Update : had a look into the code and NO lines are taking care of exporting the extra texture bitmap. @bghgary because it is not implemented, but documented, and because I do not know the history behind. Do we update the code or the documentation ??
If this is a burden don’t worry about me! I have not seen much interest in this feature in the forums anyways
If you can give me some quick guidance in terms of what part of the exporter’s code I need to edit to implement this feature, I can try, and if it works I can send it over so you can publish it.
Hey guy’s,
This is not big at all, but we might decide on some way how to deal with GLB, which is suppose to encompass all the files. I do not know if it’s reasonable, nor standard, to add some additional file into the GLB (which is basically a zip archive).

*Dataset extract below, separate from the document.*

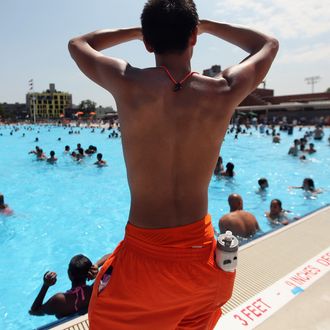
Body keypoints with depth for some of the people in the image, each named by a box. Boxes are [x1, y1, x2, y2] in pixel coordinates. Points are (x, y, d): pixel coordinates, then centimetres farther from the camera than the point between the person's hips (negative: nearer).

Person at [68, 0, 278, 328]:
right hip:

Otherwise we might setup a call to explain how to deal with the exporter code and focus on the part of interest. But honestly, It might take me more time than doing it by myself. But happy to share some knowledge if @j.franc want to ramp-up.
Okay, I do not wish to waste your time, so if you update the code I will look at the code updates once they go live so that I can learn how you did it, and hopefully, with time I’d love to contribute to this exporter since I use it all the time!
Thanks a lot!
I was referring to this, but I’m not sure this is what we should do. I just re-read the post and I didn’t understand what we were tying to do before. If we want to export something that can be read by a glTF loader, it must be some kind of extension or at least documented in some way. The first step is to create a glTF extension that adds the new textures and how they should be interpreted. Without this, the exported data will be useless since no loader will be able to read it.
Right, this is why i asked. I beleive the use case here is to support a inhouse non norminative extension to allow ThreeJs to load specific data.
I do not know how they achieve that and it sound a very bad pratice.
What I suggest is to export the texture data to gltf, but not glb. As the underlying code let think, the extra attribute capability of the exporter was at the begining dedicated to Babylon format, not GLTF.
It would make sense for it to be exported only in GLTF and not in GLB, it could be a good idea to include a warning in the log in case a user tries to export a custom attribute texture to a GLB.
If there is a custom glTF extension and it uses the typical buffer way to reference external data, then exporting to a GLB will not be an issue. It will just be included in the main BIN chunk of the GLB.